Task details:
Please answer these questions using the passage on space in gaming below:
(a) What does the passage say is the only thing that can produce consistently positive results in positioning?
(b) What does the heading in the passage equate map control with?
(c) According to the final paragraph, how does the skillful leader subdue the enemy's troops?

The idea of “space” in gaming is like an invisible bubble of safety that allows your team to take objectives and control the pace of the game. Controlling and manipulating that space is as simple as getting more vision and preventing your opponent from easily contesting objectives, but alas, there is no way to truly quantify the exact decision-making processes for easy learning. The topic of positioning is a complex topic with virtually infinite possibilities, and only experience can produce consistently positive results.
That said, there is no substitute for just practicing mental acuity: learn some of these concepts and think about them constantly as you play. As you get more comfortable with the ideas and translating them into appropriate actions, judging various situations accurately and responding to them will become quick and fluid.
Map Control = Free Objectives
Therefore the skillful leader subdues the enemy’s troops without any fighting; he captures their cities without laying siege to them; he overthrows their kingdom without lengthy operations in the field.

Information given:

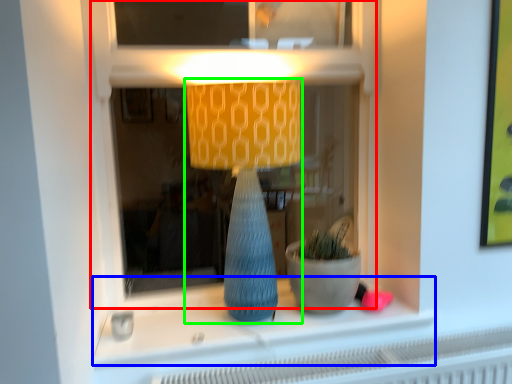
Question: Which object is positioned closest to shop window (highlighted by a red box)? Select from window sill (highlighted by a blue box) and lamp (highlighted by a green box).

Choices:
 (A) window sill
 (B) lamp

Answer: (B)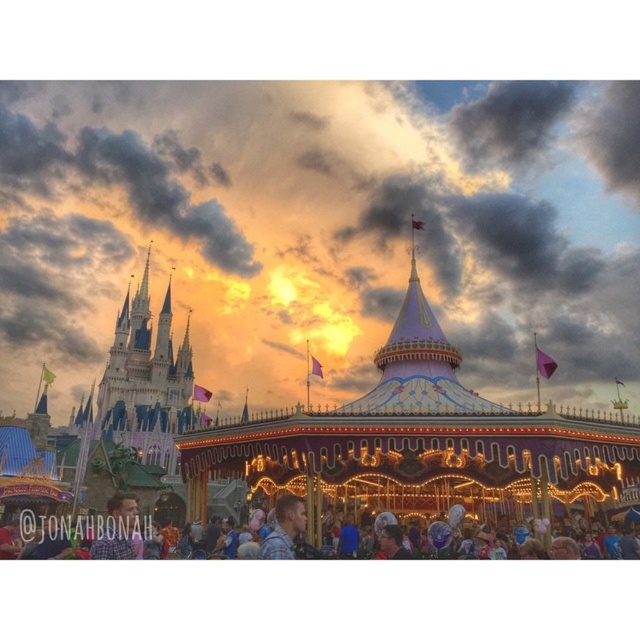
You are standing at the entrance of the theme park and want to locate the shiny metallic carousel at center. According to the coordinates provided, in which direction should you walk from the entrance to reach it?

The shiny metallic carousel at center is located at coordinates point (314,438). Since the entrance is typically at the bottom left corner of the image, you should walk towards the upper right direction to reach the carousel.

You are a theme park visitor who wants to take a photo of the shiny metallic carousel at center and the blue plaid shirt at lower center together in the frame. Considering their heights, which object should you focus on first to ensure both are fully visible in your photo?

The shiny metallic carousel at center is taller than the blue plaid shirt at lower center. To ensure both are fully visible in the photo, focus on the shiny metallic carousel at center first as it requires more vertical space.

You are standing at the base of the castle and want to take a photo of the carousel. There are two points marked in the scene, point A at coordinates point (593, 490) and point B at coordinates point (291, 557). Which point should you stand at to get a clearer view of the carousel?

You should stand at point A at coordinates point (593, 490) because it is closer to the camera, providing a clearer view of the carousel compared to point B, which is further away.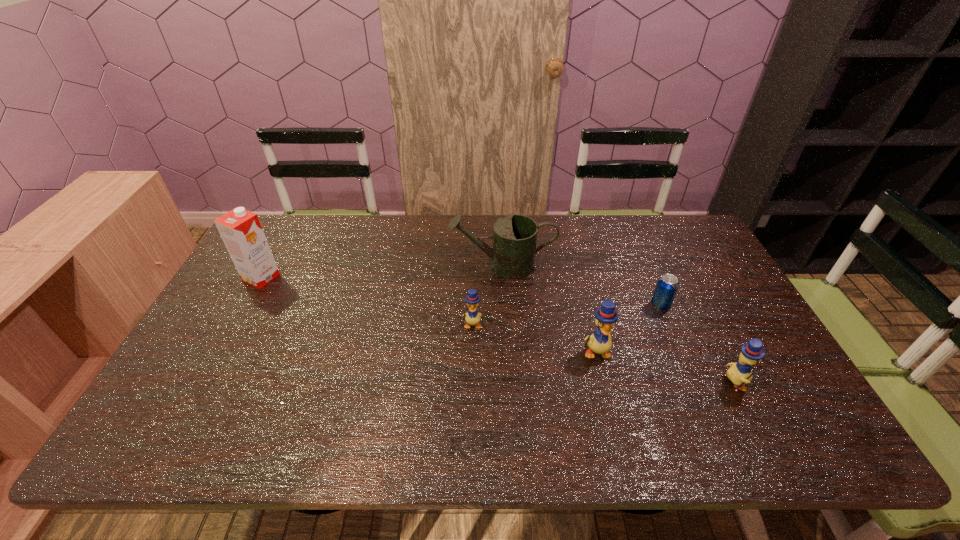
Please point a free position for a duckling on the left. Please provide its 2D coordinates. Your answer should be formatted as a tuple, i.e. [(x, y)], where the tuple contains the x and y coordinates of a point satisfying the conditions above.

[(362, 300)]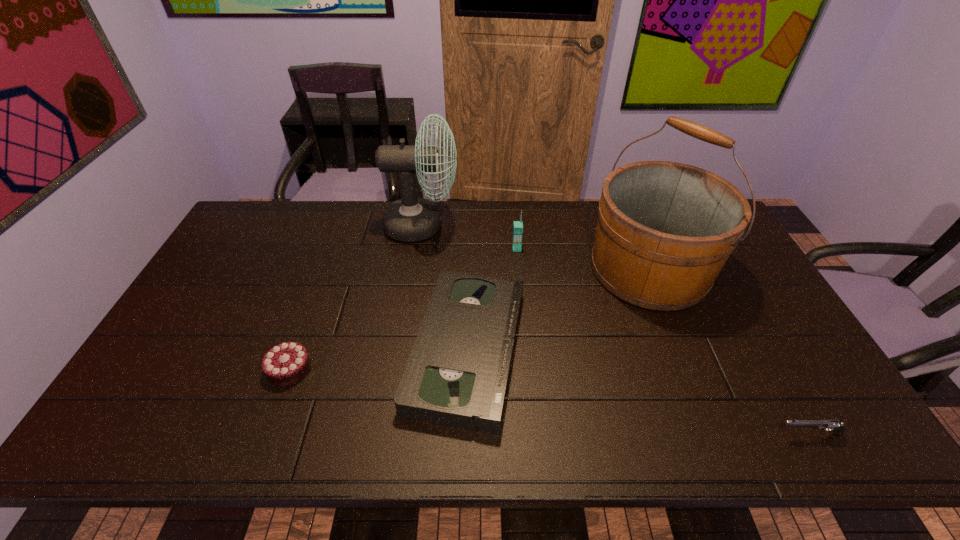
The height and width of the screenshot is (540, 960). I want to click on bucket, so click(665, 230).

This screenshot has height=540, width=960. Find the location of `the second tallest object`. the second tallest object is located at coordinates (410, 219).

Find the location of `the third tallest object`. the third tallest object is located at coordinates pyautogui.click(x=517, y=225).

Where is `the leftmost object`? This screenshot has width=960, height=540. the leftmost object is located at coordinates (285, 364).

This screenshot has height=540, width=960. In order to click on videotape in this screenshot , I will do `click(457, 374)`.

Identify the location of pistol. This screenshot has width=960, height=540. (837, 427).

Where is `vacant space located on the back of the bucket`? vacant space located on the back of the bucket is located at coordinates (631, 222).

Identify the location of free space located in front of the second tallest object where the airflow is directed. coord(547,226).

Where is `free space located on the keypad of the cellular telephone`? This screenshot has height=540, width=960. free space located on the keypad of the cellular telephone is located at coordinates (524, 328).

Image resolution: width=960 pixels, height=540 pixels. I want to click on vacant space situated on the front of the leftmost object, so click(276, 406).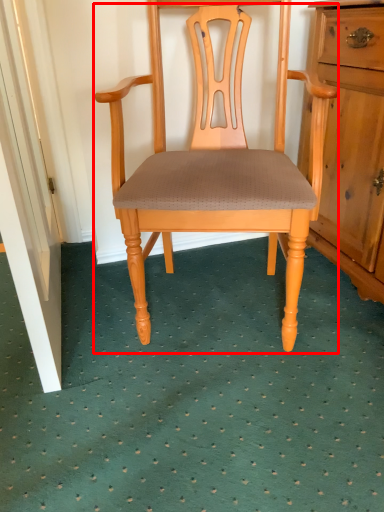
Question: In this image, where is chair (annotated by the red box) located relative to door?

Choices:
 (A) right
 (B) left

Answer: (A)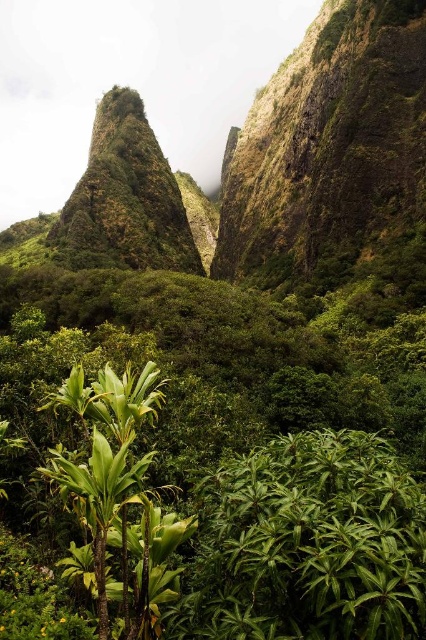
You are a hiker planning to cross between the green mossy rock at center and the green leafy plant at lower left. Given that your average walking pace is 1.5 meters per second, how many seconds will it take you to walk directly between them?

The distance between the green mossy rock at center and the green leafy plant at lower left is 119.31 meters. At a pace of 1.5 meters per second, it would take approximately 79.54 seconds to walk between them.

You are a hiker planning to navigate between the two points, point [167,221] and point [137,483]. Which point is closer to your current position if you are standing at the starting point?

Point [167,221] is further to the viewer than point [137,483], so the closer point to your current position would be point [137,483].

You are a hiker trying to navigate through the dense vegetation. You see the green mossy rock at center and the green leafy plant at lower left. Which object is taller and would block your view more if you are approaching from the front?

The green mossy rock at center is taller than the green leafy plant at lower left, so it would block your view more if you are approaching from the front.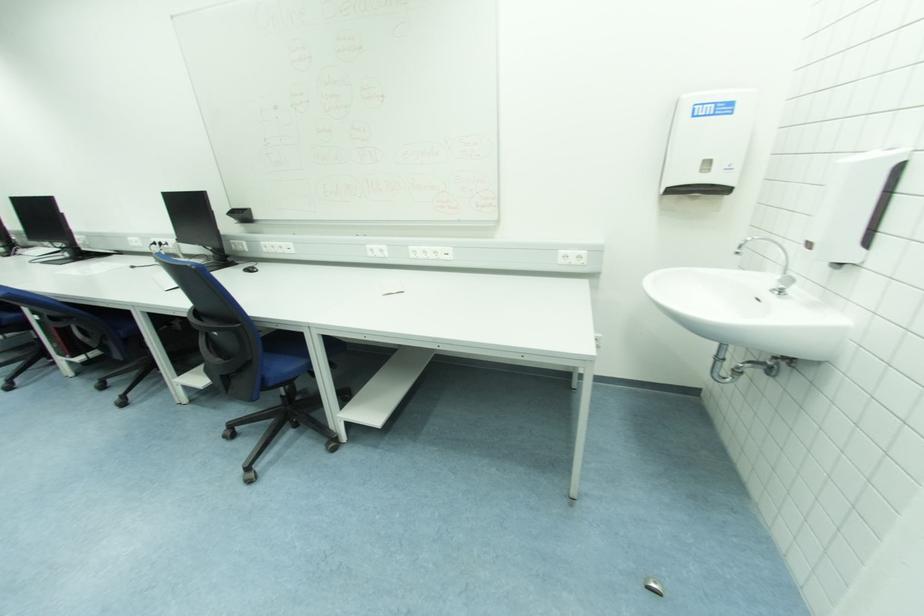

Task response:
(a) Experience.
(b) Free objectives.
(c) Without any fighting.